Sending the proposal too far ahead of your call allows the customer time to make a decision without you.

You’ve spent too much time and effort the get the prospect to agree to a conference call with you.

You’ve taken the time to work up several ideas which you know they will like, and the customer asked for you to send them the information a day or even several days before the call.

Big mistake.

It’s important for you to control the call.

The worst case is the customer reviews what you’ve sent them in advance, only to have them make up their own mind without talking to you. This is a much bigger problem than we realize and it happens to all of us for one simple reason —  we want to be seen as accommodating to the customer.

The set up is simple.

You’re talking with the prospect on the phone. They’re interested to see some ideas from you, but when comparing calendars, the first time both of you can talk on the phone is in another week. Without hesitation you blurt out that you can get them the plans in the next day or two.

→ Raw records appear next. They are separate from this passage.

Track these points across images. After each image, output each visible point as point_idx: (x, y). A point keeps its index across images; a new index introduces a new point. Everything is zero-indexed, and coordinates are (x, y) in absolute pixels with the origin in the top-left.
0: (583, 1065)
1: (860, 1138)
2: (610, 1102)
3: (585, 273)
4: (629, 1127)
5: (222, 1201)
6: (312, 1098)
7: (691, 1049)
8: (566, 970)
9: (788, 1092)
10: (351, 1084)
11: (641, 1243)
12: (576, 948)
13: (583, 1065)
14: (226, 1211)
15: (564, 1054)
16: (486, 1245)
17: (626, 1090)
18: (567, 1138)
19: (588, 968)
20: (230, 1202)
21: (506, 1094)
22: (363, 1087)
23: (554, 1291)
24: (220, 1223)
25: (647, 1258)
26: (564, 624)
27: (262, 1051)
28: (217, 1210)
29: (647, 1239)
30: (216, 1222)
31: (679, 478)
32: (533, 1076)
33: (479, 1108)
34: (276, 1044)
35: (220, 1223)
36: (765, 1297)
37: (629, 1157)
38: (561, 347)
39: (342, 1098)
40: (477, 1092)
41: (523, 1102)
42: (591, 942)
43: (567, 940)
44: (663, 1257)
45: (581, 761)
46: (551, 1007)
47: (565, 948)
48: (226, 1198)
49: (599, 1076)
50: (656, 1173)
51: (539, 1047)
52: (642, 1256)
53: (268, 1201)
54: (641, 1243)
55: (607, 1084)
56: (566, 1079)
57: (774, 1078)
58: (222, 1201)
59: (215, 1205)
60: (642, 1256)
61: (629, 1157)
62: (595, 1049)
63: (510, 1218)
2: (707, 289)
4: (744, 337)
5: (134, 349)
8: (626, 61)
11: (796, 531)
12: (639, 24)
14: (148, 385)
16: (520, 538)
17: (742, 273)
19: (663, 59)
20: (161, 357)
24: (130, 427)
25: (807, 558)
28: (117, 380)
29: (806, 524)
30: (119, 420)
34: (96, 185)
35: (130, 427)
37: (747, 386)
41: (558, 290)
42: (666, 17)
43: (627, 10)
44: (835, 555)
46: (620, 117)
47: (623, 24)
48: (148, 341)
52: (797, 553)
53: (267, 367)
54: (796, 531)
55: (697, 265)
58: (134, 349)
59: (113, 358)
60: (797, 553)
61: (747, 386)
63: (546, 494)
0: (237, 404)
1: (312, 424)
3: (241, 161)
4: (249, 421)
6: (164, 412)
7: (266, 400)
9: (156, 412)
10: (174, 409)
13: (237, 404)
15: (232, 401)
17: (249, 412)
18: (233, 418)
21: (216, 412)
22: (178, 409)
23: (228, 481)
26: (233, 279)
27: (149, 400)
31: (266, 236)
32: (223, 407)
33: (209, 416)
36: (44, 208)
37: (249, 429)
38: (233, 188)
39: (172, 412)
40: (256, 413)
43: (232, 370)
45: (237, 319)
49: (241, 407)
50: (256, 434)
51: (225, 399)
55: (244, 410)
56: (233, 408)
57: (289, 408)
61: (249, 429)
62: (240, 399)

It’s natural. I’ve done it, all to show the customer how easy I am to work with.

Solution to this problem is simple. Get the time for the conference call set up first, and then say you’ll start putting some information together.

Share with the customer it will take you some time because you want to get them the best ideas, etc. Go on to say how you’ll be able to get it to them ahead of the call, but most likely not by much.

I’ve found if you’re upfront with them and explain how it’s going to take time, they’ll be fine with it.

An hour or so before the call, you then email them the information you intend to review with them on the call.

If the customer is comfortable using a meeting tool such as “Go To Meeting” or something similar, then use it. This way you can walk them through the materials using your own computer screen.

Key is for you to control the flow of information and provide the customer with the opportunity to cancel a meeting on you at the last minute, due to improper conclusions they draw from something you’ve sent them.